SAD NEWS — 1 DAY AGO The Palace finally breaks its silence, confirming an urgent heartbreaking report about Prince Harry from across the ocean. A dark cloud hangs over the Royal Family. The spokesperson, fighting back emotion, announces: “We are deeply sorry… Harry…”

Official Statement: The Palace Responds to Prince Harry’s “Radical” New Career Path

Following Prince Harry’s sudden announcement that he is retiring from public life to become a professional surf instructor in California,  Buckingham Palace has issued a formal—and surprisingly witty—response.

The statement, printed on the traditional cream-colored stationery and posted on the Royal Family’s official social media channels, suggests that while the King is surprised, the monarchy is prepared to “ride the wave” of this latest development.

The “Royal Waiver”

The statement began with the usual diplomatic tone: “The King is always pleased to hear of his son’s dedication to physical fitness and the preservation of our oceans.” However, the tone quickly shifted into a subtle display of British wit that has left royal fans in stitches.

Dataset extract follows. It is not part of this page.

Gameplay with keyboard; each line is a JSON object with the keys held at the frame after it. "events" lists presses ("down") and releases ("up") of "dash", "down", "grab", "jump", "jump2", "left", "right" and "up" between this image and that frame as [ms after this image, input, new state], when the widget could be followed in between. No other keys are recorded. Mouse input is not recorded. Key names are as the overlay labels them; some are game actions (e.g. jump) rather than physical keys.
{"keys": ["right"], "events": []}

The Palace confirmed that they have officially updated the Royal Archives to include a new category for the Duke of Sussex: “Specialist in Radical Aquatic Maneuvers.” Furthermore, the Palace dryly noted that while Harry is free to teach surfing, his former military titles do not extend to “Commander of the Coastline” or “Admiral of the Malibu Surf Club.”

A Gift from the King?

Insiders at the Palace suggest that King Charles III took the news with a chuckle. To show there is no “saltiness” between the father and son, the King reportedly sent a royal care package to Montecito. The contents allegedly include:

  • A Royal-Crested Wetsuit: Made from sustainable, organic wool (a nod to the King’s love for the environment and Harry’s supposed knitting hobby).

  • A “Crown and Anchor” Surfboard Wax: Formulated by the royal herbalists.

  • A Golden Whistle: For when the Duke needs to call his students back to the “shore of reality.”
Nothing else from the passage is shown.